Practitioner preparation: Learning to do the flows, becoming familiar with them all.

Practice: How does a healing session work for this technique?

Assessment: Ask what emotions have emerged. Observe breathing and body language. Client may place hands where pain is. Scan with your hand 1” above body, note places where there’s a noticeable shift in temperature. Sensation is likely to be a place of constriction. (Pavek, 111)

Process: Practitioner plans out a series of flows, beginning with peripheral flows to relax body, then work at emotion centers, then reintegration. When emotions arise and begin releasing, practitioner leaves hands in place, can quietly say “good” or “let it go” to encourage release.

Sample protocol for tension headache: 1. Relaxation: Peripheral flows. You place right hand on client’s right foot, left hand above their right knee. Stay there for about 3 minutes, breathing deep relaxed breaths. Then move right hand up to just below where the left had was just placed, and the left hand up to hip. Stay there for 3 minutes. And so on, continuing up the right side, and down the left, as per diagram. Note how each flow overlaps a little with the last one, so no part of the flow is missed. 2. Transverse flows at throat and mouth. Place one hand on each side of the neck. After three minutes, place hands on each side of head, in line with the mouth. After 3 minutes, do Heart-Throat Triples: Place receiving hand (generally left) on back at a point midway between throat and heart. Place right hand on the center of the front of the body, midway between throat and heart. Remain there for 3 minutes, then move right hand just a hands-breadth toward the right side, and do another flow, then move it to the left of where you did the first flow, and hold for three more minutes. Repeat triples at throat, but with left hand on front of client, and right hand behind. 3. Grounding / reintegration: Root to crown flows. Place right hand at root (base of spine / tailbone). Place left hand at crown. Take some deep breaths, encourage client to do the same. That ends the session.

 

The Peripheral Flows

Overlapping

Uses: When is this Technique useful?

Duration / Frequency: Sessions are typically about one hour long. They are best scheduled once or twice a week, although some conditions can benefit from daily treatment. The number of sessions needed depends upon how significant the original trauma and the physical effects thereof.

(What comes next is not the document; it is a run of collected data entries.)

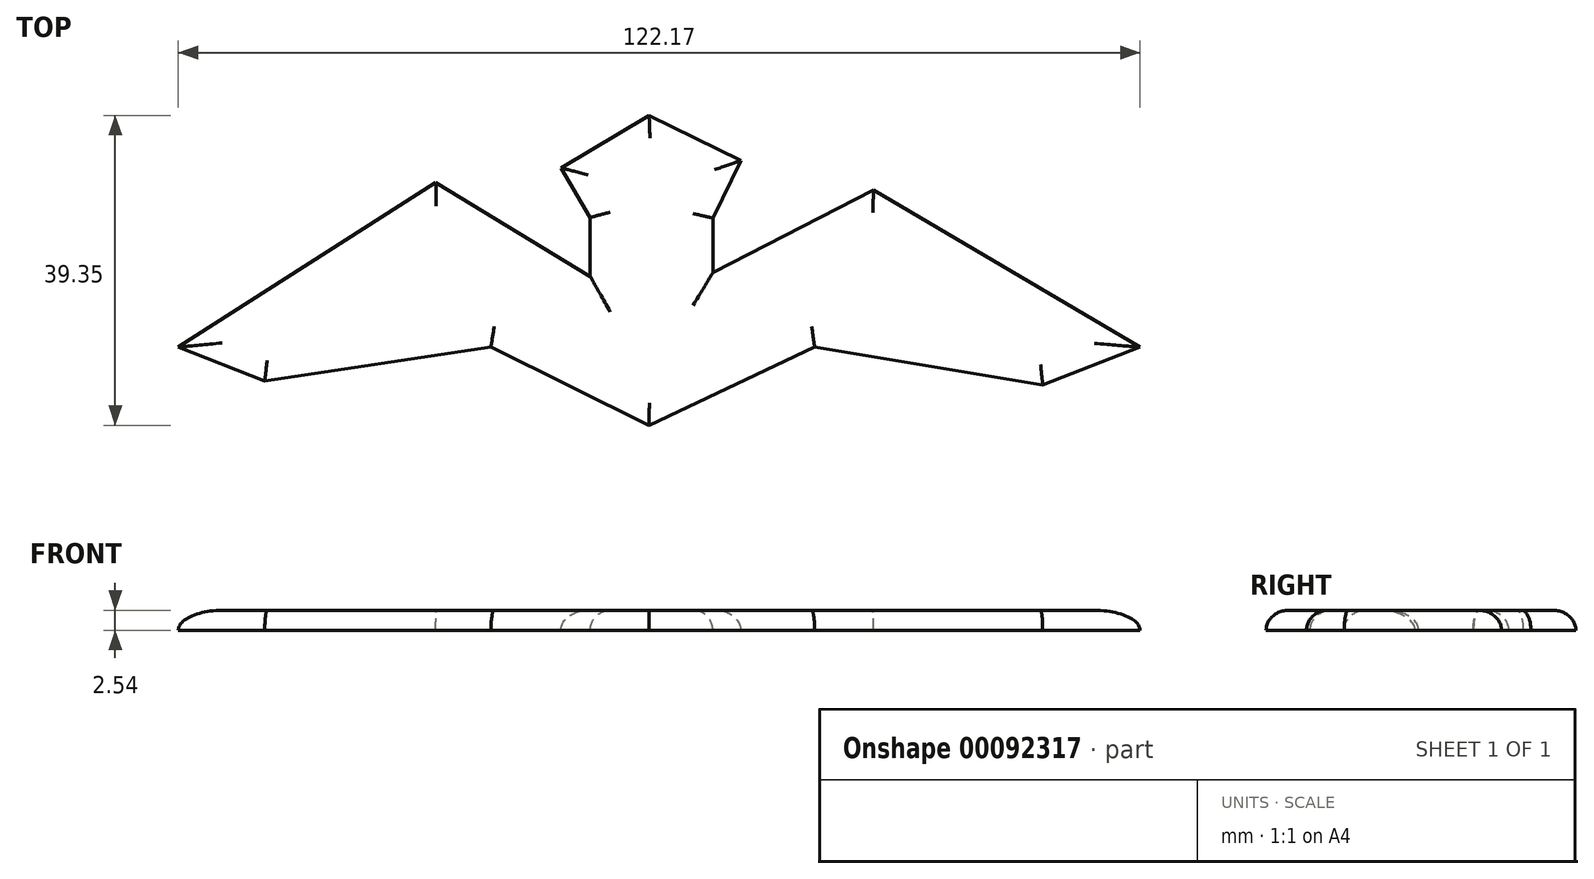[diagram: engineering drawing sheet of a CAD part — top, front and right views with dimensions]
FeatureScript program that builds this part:
annotation { "Feature Type Name" : "Feature", "Feature Type Description" : "" }
export const myFeature = defineFeature(function(context is Context, id is Id, definition is map)
    precondition{}
    {
        {
            var Q0;
            Q0=qCreatedBy(makeId("Top.planeOp"),FACE);
            var sketch = newSketch(context, id + "F0", { "sketchPlane" : qUnion([Q0])});
            skLineSegment(sketch, "E0", {"start": v(-59.8, 0) * mm, "end": v(-27.1, 20.9) * mm});
            skLineSegment(sketch, "E1", {"start": v(-27.1, 20.9) * mm, "end": v(-7.48, 9) * mm});
            skLineSegment(sketch, "E2", {"start": v(-7.48, 9) * mm, "end": v(-7.48, 16.47) * mm});
            skLineSegment(sketch, "E3", {"start": v(-7.48, 16.47) * mm, "end": v(-11.21, 22.78) * mm});
            skLineSegment(sketch, "E4", {"start": v(-11.21, 22.78) * mm, "end": v(0, 29.42) * mm});
            skLineSegment(sketch, "E5", {"start": v(0, 29.42) * mm, "end": v(11.68, 23.71) * mm});
            skLineSegment(sketch, "E6", {"start": v(11.68, 23.71) * mm, "end": v(8.1, 16.4) * mm});
            skLineSegment(sketch, "E7", {"start": v(8.1, 16.4) * mm, "end": v(8.1, 9.46) * mm});
            skLineSegment(sketch, "E8", {"start": v(8.1, 9.46) * mm, "end": v(28.5, 19.97) * mm});
            skLineSegment(sketch, "E9", {"start": v(28.5, 19.97) * mm, "end": v(62.37, 0) * mm});
            skLineSegment(sketch, "E10", {"start": v(62.37, 0) * mm, "end": v(50, -4.79) * mm});
            skLineSegment(sketch, "E11", {"start": v(50, -4.79) * mm, "end": v(21.02, 0) * mm});
            skLineSegment(sketch, "E12", {"start": v(21.02, 0) * mm, "end": v(0, -9.93) * mm});
            skLineSegment(sketch, "E13", {"start": v(0, -9.93) * mm, "end": v(-20.1, 0) * mm});
            skLineSegment(sketch, "E14", {"start": v(-20.1, 0) * mm, "end": v(-48.82, -4.32) * mm});
            skLineSegment(sketch, "E15", {"start": v(-48.82, -4.32) * mm, "end": v(-59.8, 0) * mm});
            skSolve(sketch);
        }
        {
            var Q0;
            Q0 = qSketchRegion(id + "F0", true);
            extrude(context, id + "F1", {"entities" : qUnion([Q0]), "depth" : 2.54 * mm});
        }
        {
            var Q0;
            Q0=makeQuery(id+"F1.opExtrude","CAP_EDGE",EDGE,{"disambiguationData":[OSD([sQuery(id+"F0.wireOp",EDGE,"E0")])],"isStart":false});
            var Q1;
            Q1=makeQuery(id+"F1.opExtrude","CAP_EDGE",EDGE,{"disambiguationData":[OSD([sQuery(id+"F0.wireOp",EDGE,"E1")])],"isStart":false});
            var Q2;
            Q2=makeQuery(id+"F1.opExtrude","CAP_EDGE",EDGE,{"disambiguationData":[OSD([sQuery(id+"F0.wireOp",EDGE,"E2")])],"isStart":false});
            var Q3;
            Q3=makeQuery(id+"F1.opExtrude","CAP_EDGE",EDGE,{"disambiguationData":[OSD([sQuery(id+"F0.wireOp",EDGE,"E3")])],"isStart":false});
            var Q4;
            Q4=makeQuery(id+"F1.opExtrude","CAP_EDGE",EDGE,{"disambiguationData":[OSD([sQuery(id+"F0.wireOp",EDGE,"E4")])],"isStart":false});
            var Q5;
            Q5=makeQuery(id+"F1.opExtrude","CAP_EDGE",EDGE,{"disambiguationData":[OSD([sQuery(id+"F0.wireOp",EDGE,"E5")])],"isStart":false});
            var Q6;
            Q6=makeQuery(id+"F1.opExtrude","CAP_EDGE",EDGE,{"disambiguationData":[OSD([sQuery(id+"F0.wireOp",EDGE,"E6")])],"isStart":false});
            var Q7;
            Q7=makeQuery(id+"F1.opExtrude","CAP_EDGE",EDGE,{"disambiguationData":[OSD([sQuery(id+"F0.wireOp",EDGE,"E7")])],"isStart":false});
            var Q8;
            Q8=makeQuery(id+"F1.opExtrude","CAP_EDGE",EDGE,{"disambiguationData":[OSD([sQuery(id+"F0.wireOp",EDGE,"E8")])],"isStart":false});
            var Q9;
            Q9=makeQuery(id+"F1.opExtrude","CAP_EDGE",EDGE,{"disambiguationData":[OSD([sQuery(id+"F0.wireOp",EDGE,"E9")])],"isStart":false});
            var Q10;
            Q10=makeQuery(id+"F1.opExtrude","CAP_FACE",FACE,{"disambiguationData":[OSD([sQuery(id+"F0.wireOp",EDGE,"E0"),sQuery(id+"F0.wireOp",EDGE,"E1"),sQuery(id+"F0.wireOp",EDGE,"E2"),sQuery(id+"F0.wireOp",EDGE,"E3"),sQuery(id+"F0.wireOp",EDGE,"E4"),sQuery(id+"F0.wireOp",EDGE,"E5"),sQuery(id+"F0.wireOp",EDGE,"E6"),sQuery(id+"F0.wireOp",EDGE,"E7"),sQuery(id+"F0.wireOp",EDGE,"E8"),sQuery(id+"F0.wireOp",EDGE,"E9"),sQuery(id+"F0.wireOp",EDGE,"E10"),sQuery(id+"F0.wireOp",EDGE,"E11"),sQuery(id+"F0.wireOp",EDGE,"E12"),sQuery(id+"F0.wireOp",EDGE,"E13"),sQuery(id+"F0.wireOp",EDGE,"E14"),sQuery(id+"F0.wireOp",EDGE,"E15")])],"isStart":false});
            fillet(context, id + "F2", {"entities" : qUnion([Q0, Q1, Q2, Q3, Q4, Q5, Q6, Q7, Q8, Q9, Q10]), "radius" : 2.54 * mm, "tangentPropagation" : true, "allowEdgeOverflow" : false});
        }
    });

What do practitioners say it is useful for: Almost everything, especially emotionally influenced disorders or physical disorders with emotional results. Particular strengths: swollen tissue, migraines, psychogenic pain, irritable bowel syndrome, lower back pain, PMS, hypertension. Handbook includes treatment protocols for several disorders.

Contraindications: Pavek states that there are no known adverse reactions or contra-indications. There are things that SHEN simply will not work for, including things with a genetic basis, the normal pain associated with a current injury that is in the process of healing, healing broken bones, etc. Small effect on viral or bacterial diseases: can’t destroy agents. Any effects are through relaxation, improved circulation, and breath, assisting the immune system. (Author’s note: One person I know who tried SHEN reported little positive effect, and a tendency to feeling very jittery and irritable after treatments. I do not know whether this was due to his individual energy field response, or whether it was due to problems with the SHEN therapist’s work.)

Studies done: None beyond Pavek’s own research.

Other uses: Good adjunct to psychiatry and counseling, but no real combining of the techniques. Can be combined with Breathwork / Rebirthing, Massage, Imagery, and Rolfing.

Spiritual Component: None mentioned.

Related Technique: Stillpoint Therapy is a direct offspring of SHEN. A Stillpoint practitioner, Karen Roehl, told me the techniques were very similar, there are just some philosophical differences in the theory behind the work.